▶ What the task requires
Present all of the lines below as a numbered list, skipping any blank ones and leaving the pictures out.

▶ Data to examine
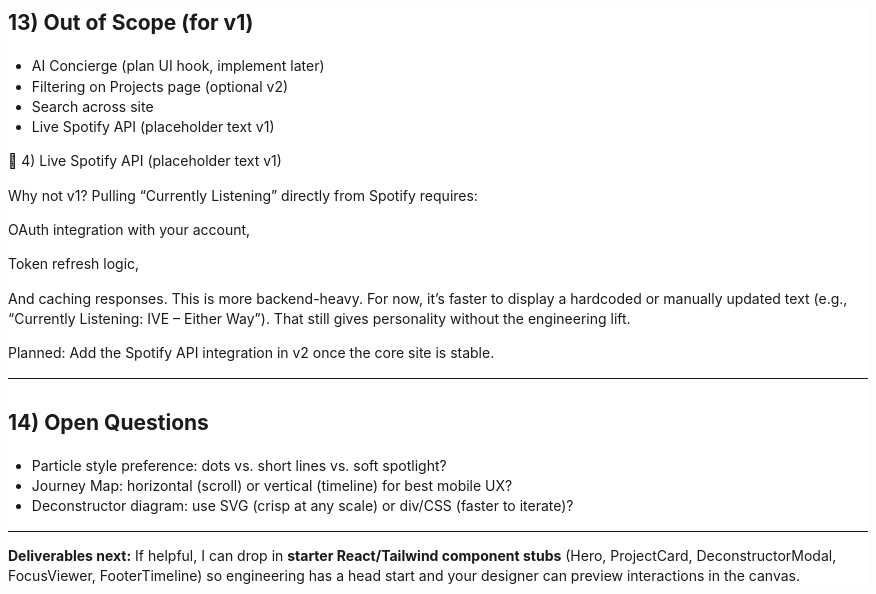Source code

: 
## 13) Out of Scope (for v1)
- AI Concierge (plan UI hook, implement later)  
- Filtering on Projects page (optional v2)  
- Search across site  
- Live Spotify API (placeholder text v1)

🔹 4) Live Spotify API (placeholder text v1)

Why not v1?
Pulling “Currently Listening” directly from Spotify requires:

OAuth integration with your account,

Token refresh logic,

And caching responses.
This is more backend-heavy. For now, it’s faster to display a hardcoded or manually updated text (e.g., “Currently Listening: IVE – Either Way”). That still gives personality without the engineering lift.

Planned: Add the Spotify API integration in v2 once the core site is stable.

---

## 14) Open Questions
- Particle style preference: dots vs. short lines vs. soft spotlight?  
- Journey Map: horizontal (scroll) or vertical (timeline) for best mobile UX?  
- Deconstructor diagram: use SVG (crisp at any scale) or div/CSS (faster to iterate)?

---

**Deliverables next:** If helpful, I can drop in **starter React/Tailwind component stubs** (Hero, ProjectCard, DeconstructorModal, FocusViewer, FooterTimeline) so engineering has a head start and your designer can preview interactions in the canvas. 

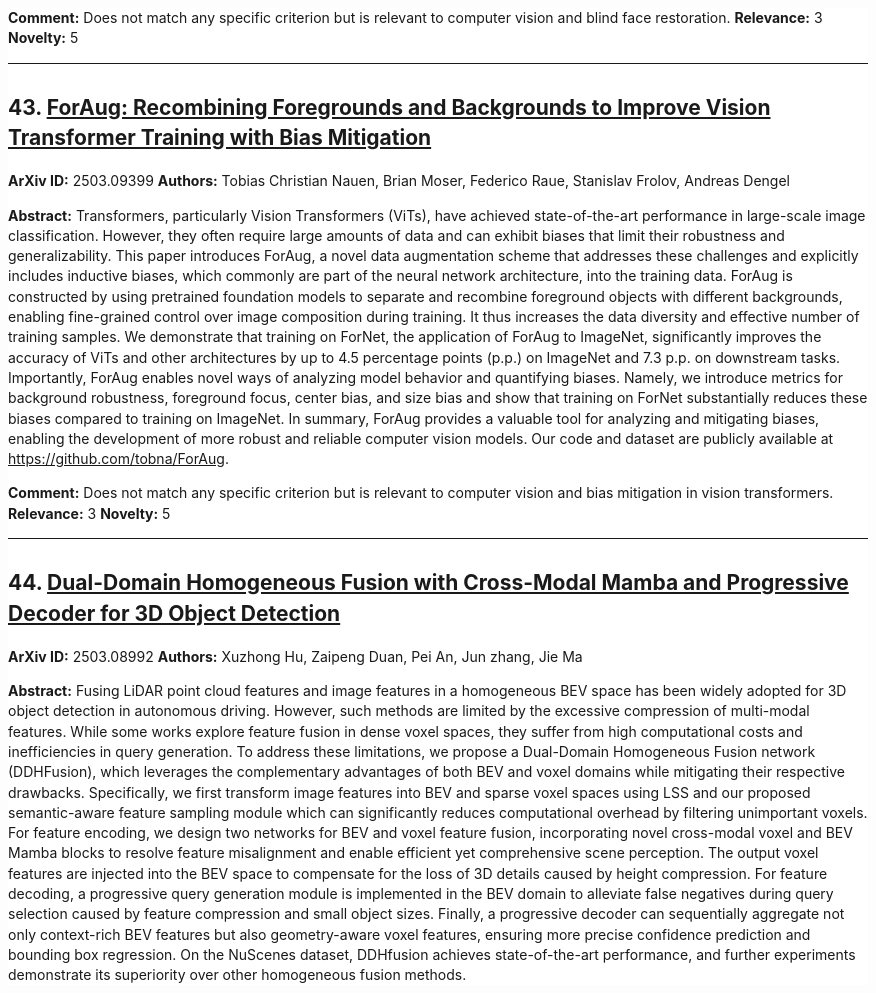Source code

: **Comment:** Does not match any specific criterion but is relevant to computer vision and blind face restoration.
**Relevance:** 3
**Novelty:** 5

---

## 43. [ForAug: Recombining Foregrounds and Backgrounds to Improve Vision Transformer Training with Bias Mitigation](https://arxiv.org/abs/2503.09399) <a id="link43"></a>
**ArXiv ID:** 2503.09399
**Authors:** Tobias Christian Nauen, Brian Moser, Federico Raue, Stanislav Frolov, Andreas Dengel

**Abstract:**  Transformers, particularly Vision Transformers (ViTs), have achieved state-of-the-art performance in large-scale image classification. However, they often require large amounts of data and can exhibit biases that limit their robustness and generalizability. This paper introduces ForAug, a novel data augmentation scheme that addresses these challenges and explicitly includes inductive biases, which commonly are part of the neural network architecture, into the training data. ForAug is constructed by using pretrained foundation models to separate and recombine foreground objects with different backgrounds, enabling fine-grained control over image composition during training. It thus increases the data diversity and effective number of training samples. We demonstrate that training on ForNet, the application of ForAug to ImageNet, significantly improves the accuracy of ViTs and other architectures by up to 4.5 percentage points (p.p.) on ImageNet and 7.3 p.p. on downstream tasks. Importantly, ForAug enables novel ways of analyzing model behavior and quantifying biases. Namely, we introduce metrics for background robustness, foreground focus, center bias, and size bias and show that training on ForNet substantially reduces these biases compared to training on ImageNet. In summary, ForAug provides a valuable tool for analyzing and mitigating biases, enabling the development of more robust and reliable computer vision models. Our code and dataset are publicly available at https://github.com/tobna/ForAug.

**Comment:** Does not match any specific criterion but is relevant to computer vision and bias mitigation in vision transformers.
**Relevance:** 3
**Novelty:** 5

---

## 44. [Dual-Domain Homogeneous Fusion with Cross-Modal Mamba and Progressive Decoder for 3D Object Detection](https://arxiv.org/abs/2503.08992) <a id="link44"></a>
**ArXiv ID:** 2503.08992
**Authors:** Xuzhong Hu, Zaipeng Duan, Pei An, Jun zhang, Jie Ma

**Abstract:**  Fusing LiDAR point cloud features and image features in a homogeneous BEV space has been widely adopted for 3D object detection in autonomous driving. However, such methods are limited by the excessive compression of multi-modal features. While some works explore feature fusion in dense voxel spaces, they suffer from high computational costs and inefficiencies in query generation. To address these limitations, we propose a Dual-Domain Homogeneous Fusion network (DDHFusion), which leverages the complementary advantages of both BEV and voxel domains while mitigating their respective drawbacks. Specifically, we first transform image features into BEV and sparse voxel spaces using LSS and our proposed semantic-aware feature sampling module which can significantly reduces computational overhead by filtering unimportant voxels. For feature encoding, we design two networks for BEV and voxel feature fusion, incorporating novel cross-modal voxel and BEV Mamba blocks to resolve feature misalignment and enable efficient yet comprehensive scene perception. The output voxel features are injected into the BEV space to compensate for the loss of 3D details caused by height compression. For feature decoding, a progressive query generation module is implemented in the BEV domain to alleviate false negatives during query selection caused by feature compression and small object sizes. Finally, a progressive decoder can sequentially aggregate not only context-rich BEV features but also geometry-aware voxel features, ensuring more precise confidence prediction and bounding box regression. On the NuScenes dataset, DDHfusion achieves state-of-the-art performance, and further experiments demonstrate its superiority over other homogeneous fusion methods.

▶ Result of the task
1. Source code
2. : 
3. ## 13) Out of Scope (for v1)
4. - AI Concierge (plan UI hook, implement later)  
5. - Filtering on Projects page (optional v2)  
6. - Search across site  
7. - Live Spotify API (placeholder text v1)
8. 🔹 4) Live Spotify API (placeholder text v1)
9. Why not v1?
10. Pulling “Currently Listening” directly from Spotify requires:
11. OAuth integration with your account,
12. Token refresh logic,
13. And caching responses.
14. This is more backend-heavy. For now, it’s faster to display a hardcoded or manually updated text (e.g., “Currently Listening: IVE – Either Way”). That still gives personality without the engineering lift.
15. Planned: Add the Spotify API integration in v2 once the core site is stable.
16. ---
17. ## 14) Open Questions
18. - Particle style preference: dots vs. short lines vs. soft spotlight?  
19. - Journey Map: horizontal (scroll) or vertical (timeline) for best mobile UX?  
20. - Deconstructor diagram: use SVG (crisp at any scale) or div/CSS (faster to iterate)?
21. ---
22. **Deliverables next:** If helpful, I can drop in **starter React/Tailwind component stubs** (Hero, ProjectCard, DeconstructorModal, FocusViewer, FooterTimeline) so engineering has a head start and your designer can preview interactions in the canvas. 
23. Source code
24. : **Comment:** Does not match any specific criterion but is relevant to computer vision and blind face restoration.
25. **Relevance:** 3
26. **Novelty:** 5
27. ---
28. ## 43. [ForAug: Recombining Foregrounds and Backgrounds to Improve Vision Transformer Training with Bias Mitigation](https://arxiv.org/abs/2503.09399) <a id="link43"></a>
29. **ArXiv ID:** 2503.09399
30. **Authors:** Tobias Christian Nauen, Brian Moser, Federico Raue, Stanislav Frolov, Andreas Dengel
31. **Abstract:**  Transformers, particularly Vision Transformers (ViTs), have achieved state-of-the-art performance in large-scale image classification. However, they often require large amounts of data and can exhibit biases that limit their robustness and generalizability. This paper introduces ForAug, a novel data augmentation scheme that addresses these challenges and explicitly includes inductive biases, which commonly are part of the neural network architecture, into the training data. ForAug is constructed by using pretrained foundation models to separate and recombine foreground objects with different backgrounds, enabling fine-grained control over image composition during training. It thus increases the data diversity and effective number of training samples. We demonstrate that training on ForNet, the application of ForAug to ImageNet, significantly improves the accuracy of ViTs and other architectures by up to 4.5 percentage points (p.p.) on ImageNet and 7.3 p.p. on downstream tasks. Importantly, ForAug enables novel ways of analyzing model behavior and quantifying biases. Namely, we introduce metrics for background robustness, foreground focus, center bias, and size bias and show that training on ForNet substantially reduces these biases compared to training on ImageNet. In summary, ForAug provides a valuable tool for analyzing and mitigating biases, enabling the development of more robust and reliable computer vision models. Our code and dataset are publicly available at https://github.com/tobna/ForAug.
32. **Comment:** Does not match any specific criterion but is relevant to computer vision and bias mitigation in vision transformers.
33. **Relevance:** 3
34. **Novelty:** 5
35. ---
36. ## 44. [Dual-Domain Homogeneous Fusion with Cross-Modal Mamba and Progressive Decoder for 3D Object Detection](https://arxiv.org/abs/2503.08992) <a id="link44"></a>
37. **ArXiv ID:** 2503.08992
38. **Authors:** Xuzhong Hu, Zaipeng Duan, Pei An, Jun zhang, Jie Ma
39. **Abstract:**  Fusing LiDAR point cloud features and image features in a homogeneous BEV space has been widely adopted for 3D object detection in autonomous driving. However, such methods are limited by the excessive compression of multi-modal features. While some works explore feature fusion in dense voxel spaces, they suffer from high computational costs and inefficiencies in query generation. To address these limitations, we propose a Dual-Domain Homogeneous Fusion network (DDHFusion), which leverages the complementary advantages of both BEV and voxel domains while mitigating their respective drawbacks. Specifically, we first transform image features into BEV and sparse voxel spaces using LSS and our proposed semantic-aware feature sampling module which can significantly reduces computational overhead by filtering unimportant voxels. For feature encoding, we design two networks for BEV and voxel feature fusion, incorporating novel cross-modal voxel and BEV Mamba blocks to resolve feature misalignment and enable efficient yet comprehensive scene perception. The output voxel features are injected into the BEV space to compensate for the loss of 3D details caused by height compression. For feature decoding, a progressive query generation module is implemented in the BEV domain to alleviate false negatives during query selection caused by feature compression and small object sizes. Finally, a progressive decoder can sequentially aggregate not only context-rich BEV features but also geometry-aware voxel features, ensuring more precise confidence prediction and bounding box regression. On the NuScenes dataset, DDHfusion achieves state-of-the-art performance, and further experiments demonstrate its superiority over other homogeneous fusion methods.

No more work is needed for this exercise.